4. This is a policy of Revenue Canada, Taxation, and will apply only to any section of the legislation administered by the Minister of National Revenue,Taxation.
CIRCULAIRE D'INFORMATION
DIVULGATIONS VOLONTAIRES
La présente circulaire annule et révise la Circulaire d'information 85-1 du 18 mars 1985.
1. L'observation spontanée de la législation fiscale du Canada par les particuliers et les corporations est un facteur important contribuant à l'administration efficace des responsabilités fiscales et statutaires de Revenu Canada, Impôt. Le Ministère reconnaît l'importance des divulgations volontaires en adoptant officiellement une politique qui vise à encourager les contribuables à admettre d'eux-mêmes certaines omissions fiscales.
POLITIQUE
2. Selon la politique de Revenu Canada, Impôt, toute personne qui omet de produire une déclaration requise par tout article des lois appliquées par le Ministère ou qui produit de fausses déclarations et fait ensuite une divulgation volontaire à ce sujet, de façon aussi complète que les circonstances le permettent, à la possibilité de régler sa dette fiscale en payant l'impôt, l'intérêt et la pénalité pour production tardive. Le Ministère ne poursuivra pas ces personnes et ne tentera pas d'imposer des pénalités civiles pour faute lourde ou fraude volontaire. L'identité de toute personne qui fait une divulgation volontaire sera tenue confidentielle comme tout autre renseignement fourni au Ministère.
NORME D'APPLICATION
3. Cette politique s'applique aux corporations et aux particuliers qui font des divulgations volontaires lorsque les exigences suivantes sont remplies:
a) Volontaire: Une divulgation volontaire doit être amorcée par le contribuable, car elle correspond à un désir sincère de corriger des omissions fiscales antérieures. Une divulgation qui découle de mesures de vérification ou d'exécution prises par le Ministère ne sera pas considérée comme une divulgation volontaire.

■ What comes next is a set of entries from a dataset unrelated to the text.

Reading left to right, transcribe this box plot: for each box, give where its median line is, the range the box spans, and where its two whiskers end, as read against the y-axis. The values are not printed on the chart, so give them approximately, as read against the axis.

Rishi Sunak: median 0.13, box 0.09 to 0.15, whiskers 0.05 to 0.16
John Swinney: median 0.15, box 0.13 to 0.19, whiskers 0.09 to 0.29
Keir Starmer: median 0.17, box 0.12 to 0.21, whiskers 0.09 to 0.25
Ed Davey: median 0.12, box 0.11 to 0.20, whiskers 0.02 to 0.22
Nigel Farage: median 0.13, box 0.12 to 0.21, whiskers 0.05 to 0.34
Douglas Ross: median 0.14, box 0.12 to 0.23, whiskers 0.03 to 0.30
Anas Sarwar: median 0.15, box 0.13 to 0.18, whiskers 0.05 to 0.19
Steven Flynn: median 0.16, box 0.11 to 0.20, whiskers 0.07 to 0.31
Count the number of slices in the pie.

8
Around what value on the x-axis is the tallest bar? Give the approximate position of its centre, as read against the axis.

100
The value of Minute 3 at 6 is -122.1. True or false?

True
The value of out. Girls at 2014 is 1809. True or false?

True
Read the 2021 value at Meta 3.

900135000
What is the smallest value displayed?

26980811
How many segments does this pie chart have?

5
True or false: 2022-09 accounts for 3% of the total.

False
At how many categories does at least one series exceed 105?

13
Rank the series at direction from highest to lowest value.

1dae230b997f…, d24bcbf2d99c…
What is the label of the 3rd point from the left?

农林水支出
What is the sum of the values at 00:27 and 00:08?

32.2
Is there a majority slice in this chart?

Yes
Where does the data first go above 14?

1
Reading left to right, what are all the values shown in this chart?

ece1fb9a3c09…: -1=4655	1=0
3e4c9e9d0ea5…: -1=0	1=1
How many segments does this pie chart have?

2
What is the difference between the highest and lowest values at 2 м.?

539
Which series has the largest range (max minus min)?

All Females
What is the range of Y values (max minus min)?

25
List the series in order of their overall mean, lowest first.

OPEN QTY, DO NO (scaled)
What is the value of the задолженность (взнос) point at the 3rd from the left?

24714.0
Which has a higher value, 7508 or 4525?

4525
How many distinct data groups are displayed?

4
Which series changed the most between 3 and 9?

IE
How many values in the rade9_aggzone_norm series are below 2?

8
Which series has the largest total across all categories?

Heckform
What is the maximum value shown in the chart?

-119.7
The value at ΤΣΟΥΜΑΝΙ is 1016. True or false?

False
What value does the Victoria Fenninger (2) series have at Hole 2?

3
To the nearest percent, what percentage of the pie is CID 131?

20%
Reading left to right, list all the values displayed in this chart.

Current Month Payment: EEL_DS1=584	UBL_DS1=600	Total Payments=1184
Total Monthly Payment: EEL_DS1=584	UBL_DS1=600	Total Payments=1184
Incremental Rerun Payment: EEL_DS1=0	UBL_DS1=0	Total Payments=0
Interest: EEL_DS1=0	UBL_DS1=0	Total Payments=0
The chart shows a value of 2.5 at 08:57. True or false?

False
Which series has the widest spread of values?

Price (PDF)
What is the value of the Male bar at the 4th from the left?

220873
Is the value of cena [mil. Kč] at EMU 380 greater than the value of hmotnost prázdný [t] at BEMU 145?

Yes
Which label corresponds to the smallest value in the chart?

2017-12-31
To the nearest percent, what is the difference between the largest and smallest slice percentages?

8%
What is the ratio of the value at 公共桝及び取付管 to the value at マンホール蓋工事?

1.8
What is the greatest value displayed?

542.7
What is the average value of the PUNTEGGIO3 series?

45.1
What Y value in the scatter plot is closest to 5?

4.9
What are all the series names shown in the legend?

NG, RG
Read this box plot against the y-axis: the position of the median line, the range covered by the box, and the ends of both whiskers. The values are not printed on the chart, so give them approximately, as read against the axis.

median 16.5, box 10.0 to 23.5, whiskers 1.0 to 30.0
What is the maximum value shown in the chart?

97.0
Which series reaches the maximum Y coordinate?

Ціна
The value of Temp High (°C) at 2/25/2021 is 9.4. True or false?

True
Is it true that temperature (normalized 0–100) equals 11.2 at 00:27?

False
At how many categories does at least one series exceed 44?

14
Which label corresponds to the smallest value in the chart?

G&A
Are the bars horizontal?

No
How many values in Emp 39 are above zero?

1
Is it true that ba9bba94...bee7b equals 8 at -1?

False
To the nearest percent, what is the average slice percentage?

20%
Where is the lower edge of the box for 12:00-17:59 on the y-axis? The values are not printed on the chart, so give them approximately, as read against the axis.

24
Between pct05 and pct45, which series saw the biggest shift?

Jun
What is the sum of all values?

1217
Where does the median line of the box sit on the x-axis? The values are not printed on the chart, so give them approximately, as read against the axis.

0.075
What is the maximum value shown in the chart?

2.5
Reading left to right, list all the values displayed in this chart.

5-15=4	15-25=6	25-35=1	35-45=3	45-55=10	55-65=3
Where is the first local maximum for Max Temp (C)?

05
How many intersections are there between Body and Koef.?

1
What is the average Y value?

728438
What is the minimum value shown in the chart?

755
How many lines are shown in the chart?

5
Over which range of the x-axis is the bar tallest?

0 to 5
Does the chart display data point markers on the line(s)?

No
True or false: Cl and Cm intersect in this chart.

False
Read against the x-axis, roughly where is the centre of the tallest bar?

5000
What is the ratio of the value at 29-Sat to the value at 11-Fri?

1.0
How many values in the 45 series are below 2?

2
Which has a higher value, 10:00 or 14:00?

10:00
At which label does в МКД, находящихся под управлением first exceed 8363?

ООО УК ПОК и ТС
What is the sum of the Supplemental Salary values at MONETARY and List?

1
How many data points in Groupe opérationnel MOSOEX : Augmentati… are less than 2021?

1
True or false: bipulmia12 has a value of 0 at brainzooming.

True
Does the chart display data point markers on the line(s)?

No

b) Vérification: Chaque divulgation volontaire doit inclure des données suffisantes pour permettre la vérification de tous les faits.
c) Divulgation incomplète: S'il est établi que la divulgation volontaire n'est pas assez complète, parce que le contribuable n'a divulgué que les montants ou les éléments de fraude qui, selon lui, étaient susceptibles d'attirer l'attention du Ministère ou d'être acceptés comme étant complets, la divulgation ne sera pas considérée comme une divulgation volontaire mais plutôt comme une nouvelle tentative de tromper le Ministère. La divulgation entraînera alors l'imposition d'une pénalité ou des poursuites, ou des deux selon les circonstances.
d) Paiement: Le contribuable devra acquitter le plein montant de sa dette fiscale lors de sa divulgation ou, s'il est dans l'impossibilité de le faire, il devra prendre des arrangements qui soient satisfaisants pour lui et pour le Ministère afin de s'acquitter de cette dette.
e) Procédure: Une divulgation volontaire peut être faite en communiquant avec un agent supérieur du bureau de district d'impôt le plus rapproché. Un état détaillé des faits n'est pas obligatoire au premier contact, mais à une date convenue. Le premier contact sera considéré comme la date de la divulgation volontaire.
4. Il s'agit d'une politique de Revenu Canada, Impôt qui ne s'appliquera qu'aux articles de la législation dont est responsable le ministre du Revenu national, Impôt.